Abstract
Indigenous Peoples have cultivated and protected natural psychoactive medicines through ceremony, kinship, and spiritual responsibility across
generations, yet their long-standing contributions have often been marginalized through extractive research, commercialization, and policy
exclusion. It is Indigenous communities that have stewarded and gained expertise working with psychoactive medicines for centuries, yet
they remain underrepresented within the scientific discourse. This commentary advances the case for reciprocal and equitable collaboration
in psychedelic science, grounded in Indigenous sovereignty, cultural and intellectual property rights, and governance. Drawing on traditions
involving ayahuasca, psilocybin, peyote, and iboga, we illustrate how Indigenous methodologies, including ritual, community-based practices,
and ecological approaches, offer insights critical to both safety and efficacy.
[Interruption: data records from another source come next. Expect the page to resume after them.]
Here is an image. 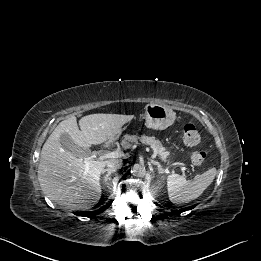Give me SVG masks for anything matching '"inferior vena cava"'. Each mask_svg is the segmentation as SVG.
Returning <instances> with one entry per match:
<instances>
[{
    "label": "inferior vena cava",
    "mask_w": 261,
    "mask_h": 261,
    "mask_svg": "<svg viewBox=\"0 0 261 261\" xmlns=\"http://www.w3.org/2000/svg\"><path fill=\"white\" fill-rule=\"evenodd\" d=\"M122 166V161L119 159H114L108 162L107 169L111 172H115L117 169H120Z\"/></svg>",
    "instance_id": "obj_1"
}]
</instances>
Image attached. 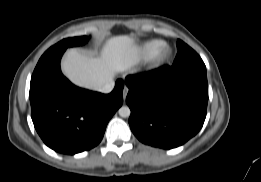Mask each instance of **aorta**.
Masks as SVG:
<instances>
[{"mask_svg":"<svg viewBox=\"0 0 261 182\" xmlns=\"http://www.w3.org/2000/svg\"><path fill=\"white\" fill-rule=\"evenodd\" d=\"M118 113L121 117L123 118H127L130 116L131 111L130 108L128 106H122L119 110Z\"/></svg>","mask_w":261,"mask_h":182,"instance_id":"obj_1","label":"aorta"}]
</instances>
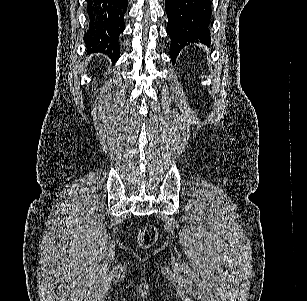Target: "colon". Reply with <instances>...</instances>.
Listing matches in <instances>:
<instances>
[{
	"mask_svg": "<svg viewBox=\"0 0 307 301\" xmlns=\"http://www.w3.org/2000/svg\"><path fill=\"white\" fill-rule=\"evenodd\" d=\"M158 232L155 226L145 225L139 232L138 242L143 248L151 247L157 240Z\"/></svg>",
	"mask_w": 307,
	"mask_h": 301,
	"instance_id": "1",
	"label": "colon"
}]
</instances>
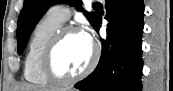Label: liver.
<instances>
[{
    "label": "liver",
    "instance_id": "6515ba94",
    "mask_svg": "<svg viewBox=\"0 0 173 91\" xmlns=\"http://www.w3.org/2000/svg\"><path fill=\"white\" fill-rule=\"evenodd\" d=\"M14 91H41L36 86L24 84L22 86L16 87Z\"/></svg>",
    "mask_w": 173,
    "mask_h": 91
}]
</instances>
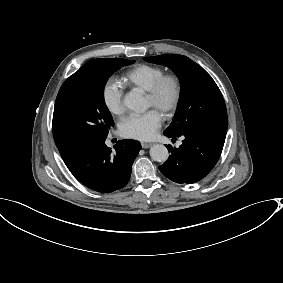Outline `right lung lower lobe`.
I'll return each mask as SVG.
<instances>
[{"label":"right lung lower lobe","mask_w":283,"mask_h":283,"mask_svg":"<svg viewBox=\"0 0 283 283\" xmlns=\"http://www.w3.org/2000/svg\"><path fill=\"white\" fill-rule=\"evenodd\" d=\"M105 139L81 148L64 163L82 184L92 190L109 193L126 186L141 145L135 140L119 141L112 153Z\"/></svg>","instance_id":"right-lung-lower-lobe-1"}]
</instances>
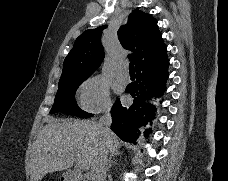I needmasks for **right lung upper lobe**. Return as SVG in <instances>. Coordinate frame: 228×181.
<instances>
[{
	"label": "right lung upper lobe",
	"mask_w": 228,
	"mask_h": 181,
	"mask_svg": "<svg viewBox=\"0 0 228 181\" xmlns=\"http://www.w3.org/2000/svg\"><path fill=\"white\" fill-rule=\"evenodd\" d=\"M106 27L86 30L76 39L64 61L59 83L85 80L101 64L104 49L100 38ZM118 38L124 49L133 51L129 59L135 62V67L165 46L157 20L141 10L129 15L128 23L118 30Z\"/></svg>",
	"instance_id": "1"
}]
</instances>
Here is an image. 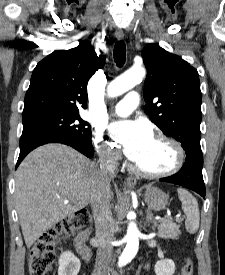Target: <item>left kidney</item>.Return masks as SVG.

We argue that research and policy must embed free, prior, and
informed consent, equitable benefit-sharing, and Indigenous leadership. Such efforts require moving past tokenistic inclusion toward meaningful
collaboration and systemic change in psychedelic research that is both scientifically rigorous and culturally just. We conclude by calling for more
formal, transparent, and globally legitimate convening processes, such as those modeled on WHO global consultations, that can bring Indigenous
leaders, researchers, and policymakers together in dialogue. These steps represent profound acts of inclusion essential for these medicines to
realize their full potential to heal and transform.